Ни один сколько-нибудь стоящий писатель никогда не бывал доволен тем, что он написал. Так говорят, и я пытаюсь этому верить. Я, видно, писатель нестоящий. Те преданные друзья, да и все прочие, кому я в юные годы показывал свои сочинения, прося беспристрастной оценки и имея в виду, конечно, — но они никогда меня не понимали — безудержную хвалу, всегда уверяли меня, для моего же блага, что этот мой первенец, которому боги дали жизнь, был всего лишь слабое и уродливое дитя; что потуги изобразить древнеанглийский язык обернулись гибридом между «Странствием паломника» и «Ольдмурским альманахом», что пейзаж — над которым я бился неделями — не более чем попытка выразить языком путеводителя основные характеристики сада Эдема в сочетании с дантовым Адом; что пафос его — это пафос лубочных картинок. Возможно, они и были правы. С тех пор я много написал такого, что поначалу казалось неплохим, но что впоследствии сам перечитывал с сожалением, краснея и хмурясь. Но об этом первенце своем, вестнике всех моих надежд, я судить не могу. Притрагиваясь к желтеющим, плохо напечатанным страницам, я вновь и вновь ощущаю тот радостный трепет, с которым я в первый раз развернул их и прочел. Я снова молод, и жизнь открыта передо мной — она необъятна, и в ней нет ничего недостижимого. Вот этот труд, дитя моей мысли — он разнесет славу имени моего по всему миру. Его будут знать в странах, где я никогда не побываю. Друзья, чьих голосов я никогда не услышу, будут говорить обо мне. Я умру, но дитя мое будет жить, нести новое семя, давать плоды, о которых я не узнаю. Еще не родившиеся поколения прочтут его и вспомнят обо мне. Моя мысль, мое слово, мой дух; в нем я оживу вновь; оно сохранит память обо мне.
О долгие размышления юности! Мы, старики, посмеиваемся над ними. Вращается маленький мир; гаснут и затихают голоса сегодняшнего дня. Приходят и уходят поколения. Солнечная система покидает пространство. Вечный механизм перестраивается и формируется заново. Время, поворачиваясь, прокладывает еще одну борозду. Так, засыпая, мы что-то бормочем, позевывая. Видим ли мы яснее, или, наоборот, глаза нам заволакивает пелена? Пусть молодые наслаждаются видениями, предаются мечтам, тешат себя надеждами на грядущую славу; так они лучше послужат миру.

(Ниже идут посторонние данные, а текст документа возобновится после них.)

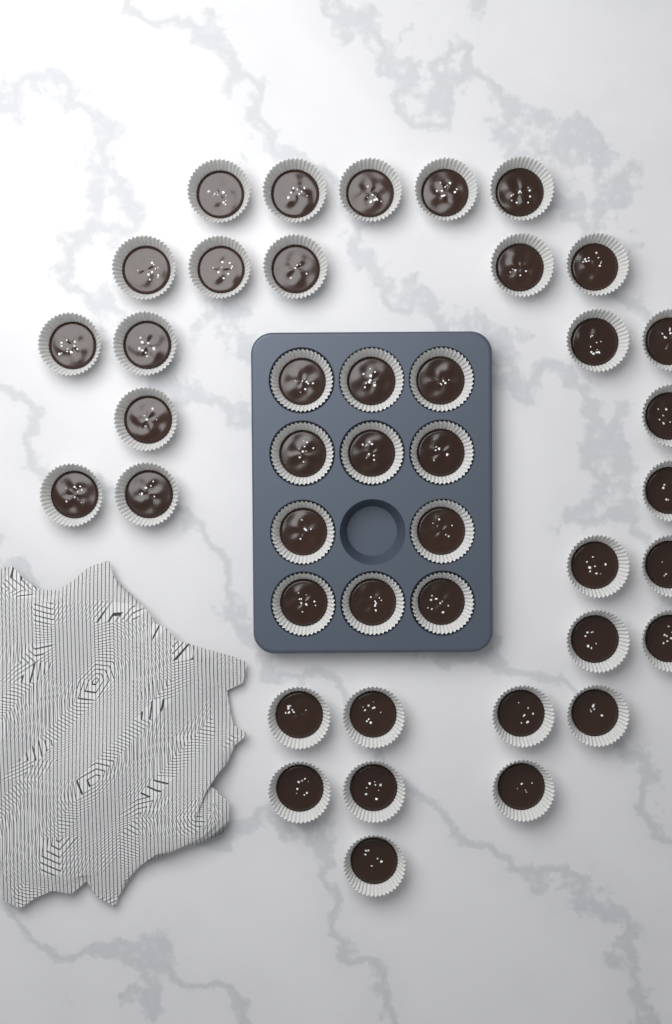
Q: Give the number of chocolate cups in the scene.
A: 42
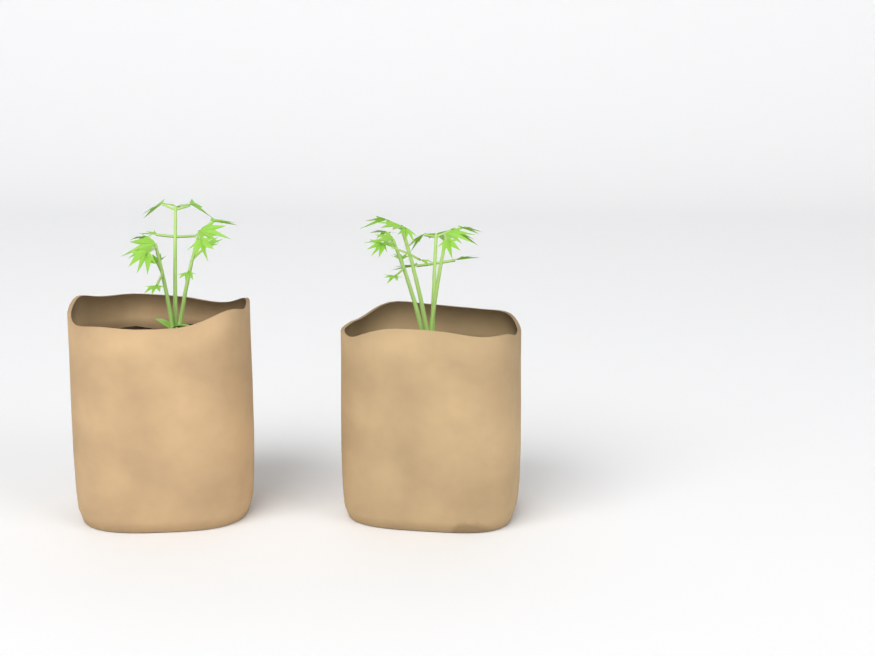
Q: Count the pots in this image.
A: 2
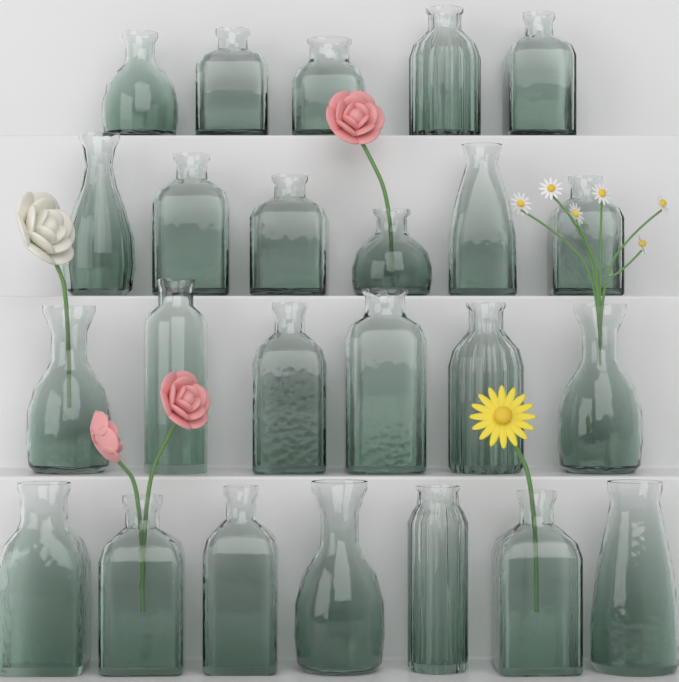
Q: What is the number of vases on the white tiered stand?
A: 24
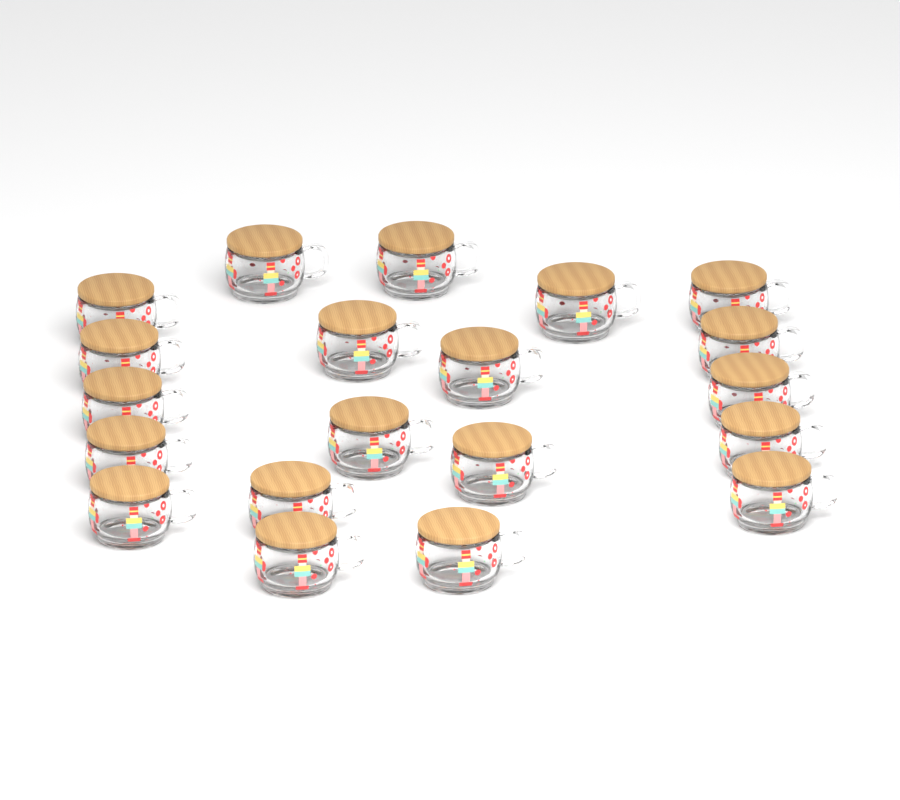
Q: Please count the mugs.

Я смахнул слезу и поднял глаза. Полдюжины сорванцов обоего пола глазели на меня, разинув рты. Они рассыпались по сторонам, что-то выкрикивая, — хвалу или хулу, не знаю; пожалуй, последнее. Я швырнул им пригоршню медяков, что заставило их замолчать на минуту, и продолжил свой путь. Какими яркими, праздничными были оживленные улицы, отливавшие золотом под зимним солнцем, как они бурлили жизнью! Кругом звенел смех. Шарманки издавали нежные мелодии. Уличные торговцы зычными голосами приглашали отведать плодов земного изобилия. Сновали рассыльные, насвистывая веселые песенки.